_課題文_.
ラベル \(1,2,\ldots,N^2\) それぞれについてそのラベルが付いているマス \((x_1,y_1),\ldots,(x_k,y_k)\) を考え、これらのうち \(1\) つが始点で \(1\) つが終点であるような経路を数えられれば良いです。

解法1(このまま適用するとTLEとなります)

各ラベルのマス \((x_1,y_1),\ldots,(x_k,y_k)\) のうち、始点となるマスと終点となるマスを全探索します。始点と終点を決めた場合の経路数はコンビネーションを用いて表せることが知られており(「場合の数 最短経路」等と検索すれば出ます)、コンビネーションの前計算をしておくことで各 \(\mathrm O (1)\) で求められます。
この解法の計算量を解析します。ラベル \(i\) のマスの個数を \(n_i\) とすると、全探索のステップ数は \(\sum{n_i^2}\) となります。最悪の場合はすべてのマスが同じラベルの場合で、これを考えると計算量は \(\mathrm O (N^4)\) となります。これではTLに間に合いません。

解法2(このまま適用するとTLEとなります)

ラベルごとに次のような動的計画法を考えます。

\(\mathrm {dp}_{i,j}\) : ある現在考えているラベルのマスが始点、終点がマス \((i,j)\) であるような経路の個数

そして、dpテーブルの現在考えているラベルのマスに対応する部分に \(1\) を、それ以外に \(0\) を代入した状態から遷移を行い、最後にdpテーブルの現在考えているラベルのマスに対応する部分の総和を求めればそのラベルのマスを始点・終点とする経路数が求められます。

_データ一覧_.
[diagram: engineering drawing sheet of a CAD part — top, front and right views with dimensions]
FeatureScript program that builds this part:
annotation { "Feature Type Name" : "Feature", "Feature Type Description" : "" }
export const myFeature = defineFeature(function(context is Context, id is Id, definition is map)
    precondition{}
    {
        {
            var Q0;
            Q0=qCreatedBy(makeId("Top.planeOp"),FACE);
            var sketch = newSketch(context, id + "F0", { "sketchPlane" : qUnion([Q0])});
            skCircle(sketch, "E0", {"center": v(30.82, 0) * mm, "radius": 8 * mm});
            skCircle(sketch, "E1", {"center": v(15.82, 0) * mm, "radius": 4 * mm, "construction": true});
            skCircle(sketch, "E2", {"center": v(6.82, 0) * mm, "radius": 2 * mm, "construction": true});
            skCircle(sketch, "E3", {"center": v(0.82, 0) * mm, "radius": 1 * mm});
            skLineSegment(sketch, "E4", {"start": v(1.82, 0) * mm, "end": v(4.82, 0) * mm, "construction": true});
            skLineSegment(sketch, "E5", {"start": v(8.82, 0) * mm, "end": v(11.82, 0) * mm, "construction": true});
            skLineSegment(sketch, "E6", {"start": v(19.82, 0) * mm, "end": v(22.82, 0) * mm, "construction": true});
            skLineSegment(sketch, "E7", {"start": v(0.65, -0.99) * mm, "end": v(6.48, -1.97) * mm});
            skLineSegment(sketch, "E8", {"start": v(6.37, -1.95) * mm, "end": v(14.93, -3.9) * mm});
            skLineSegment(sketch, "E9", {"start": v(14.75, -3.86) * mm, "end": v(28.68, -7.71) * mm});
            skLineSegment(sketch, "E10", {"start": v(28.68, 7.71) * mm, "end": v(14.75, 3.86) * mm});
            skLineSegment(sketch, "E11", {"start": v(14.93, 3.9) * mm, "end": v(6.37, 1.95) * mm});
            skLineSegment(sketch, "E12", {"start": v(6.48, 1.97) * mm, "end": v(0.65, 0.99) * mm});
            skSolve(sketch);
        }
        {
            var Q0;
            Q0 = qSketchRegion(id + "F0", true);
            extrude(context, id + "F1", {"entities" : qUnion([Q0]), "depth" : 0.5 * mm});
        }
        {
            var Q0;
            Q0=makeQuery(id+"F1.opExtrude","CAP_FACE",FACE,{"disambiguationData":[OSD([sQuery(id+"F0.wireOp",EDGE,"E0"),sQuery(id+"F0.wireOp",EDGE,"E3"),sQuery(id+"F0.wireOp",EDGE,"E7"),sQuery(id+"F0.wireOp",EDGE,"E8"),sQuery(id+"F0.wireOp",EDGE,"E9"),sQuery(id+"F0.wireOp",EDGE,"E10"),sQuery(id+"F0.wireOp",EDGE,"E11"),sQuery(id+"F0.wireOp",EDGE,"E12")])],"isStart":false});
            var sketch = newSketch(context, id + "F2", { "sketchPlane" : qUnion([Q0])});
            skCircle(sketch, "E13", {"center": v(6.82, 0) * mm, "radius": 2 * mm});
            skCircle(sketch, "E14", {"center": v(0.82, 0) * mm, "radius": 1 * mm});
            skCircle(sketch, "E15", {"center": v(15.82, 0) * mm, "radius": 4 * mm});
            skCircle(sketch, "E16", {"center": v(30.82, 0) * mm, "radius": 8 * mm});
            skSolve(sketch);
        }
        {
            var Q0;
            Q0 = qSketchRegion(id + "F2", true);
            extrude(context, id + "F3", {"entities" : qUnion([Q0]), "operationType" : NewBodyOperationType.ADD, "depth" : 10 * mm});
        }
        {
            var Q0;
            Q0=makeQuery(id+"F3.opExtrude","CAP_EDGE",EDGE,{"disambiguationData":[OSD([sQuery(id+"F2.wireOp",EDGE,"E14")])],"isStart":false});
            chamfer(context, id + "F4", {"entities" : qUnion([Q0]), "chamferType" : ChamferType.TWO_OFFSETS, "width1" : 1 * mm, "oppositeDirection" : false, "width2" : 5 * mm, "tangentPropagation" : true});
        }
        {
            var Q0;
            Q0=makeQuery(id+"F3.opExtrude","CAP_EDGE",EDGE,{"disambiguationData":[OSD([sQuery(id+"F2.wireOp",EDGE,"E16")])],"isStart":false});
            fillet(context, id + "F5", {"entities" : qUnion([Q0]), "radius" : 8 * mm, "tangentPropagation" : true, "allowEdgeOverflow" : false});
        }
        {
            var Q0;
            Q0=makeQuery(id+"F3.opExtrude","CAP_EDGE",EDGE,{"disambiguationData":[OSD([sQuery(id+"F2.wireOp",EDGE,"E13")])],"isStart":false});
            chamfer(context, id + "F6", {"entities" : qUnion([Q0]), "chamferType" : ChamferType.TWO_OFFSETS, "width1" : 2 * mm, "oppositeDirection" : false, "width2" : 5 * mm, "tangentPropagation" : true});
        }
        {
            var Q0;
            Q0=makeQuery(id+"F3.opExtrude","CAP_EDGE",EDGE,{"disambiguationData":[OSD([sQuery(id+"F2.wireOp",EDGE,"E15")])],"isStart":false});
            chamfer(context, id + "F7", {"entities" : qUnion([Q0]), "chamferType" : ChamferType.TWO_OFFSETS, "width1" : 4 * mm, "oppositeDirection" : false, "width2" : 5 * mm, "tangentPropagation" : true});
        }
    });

_演習問題_.
a: 経路数え上げの解説によると、解法1の計算量が最悪になるのはどのような場合で、そのときの計算量はいくらですか。
b: 経路数え上げの解説の続きを、最後の文の後から書いてください。
これらのデータは別の出典から取ったものです。

_演習の解答_.
a: すべてのマスが同じラベルの場合で、計算量は \(\mathrm O (N^4)\) となります。

b:
この解法の計算量は、dpの計算量が \(\mathrm O(N^2)\) 、ラベルの種類数が最悪 \(N^2\) なので \(\mathrm O(N^4)\) となります。これではTLに間に合いません。

ACが得られる解法

各ラベルについて、そのラベルが付けられているマスの個数が \(N\) 以下のものについては解法1を、\(N\) より多いものについては解法2を適用すると十分高速になります。実際、以下の解析により計算量が \(\mathrm O(N^3)\) になることがいえます。

  • 解法1で触れた全探索のステップ数が \(\sum {n_i^2}\) ですが、場合分けによって \(n_i\leq N\) という条件が追加されたので \(\sum{n_i^2} \leq N\sum{n_i}\) となります。また、\(\sum n_i \leq N^2\) なので \( N\sum{n_i} \leq N^3\) となり、解法1が適用される部分の計算量は \(\mathrm O(N^3)\) といえます。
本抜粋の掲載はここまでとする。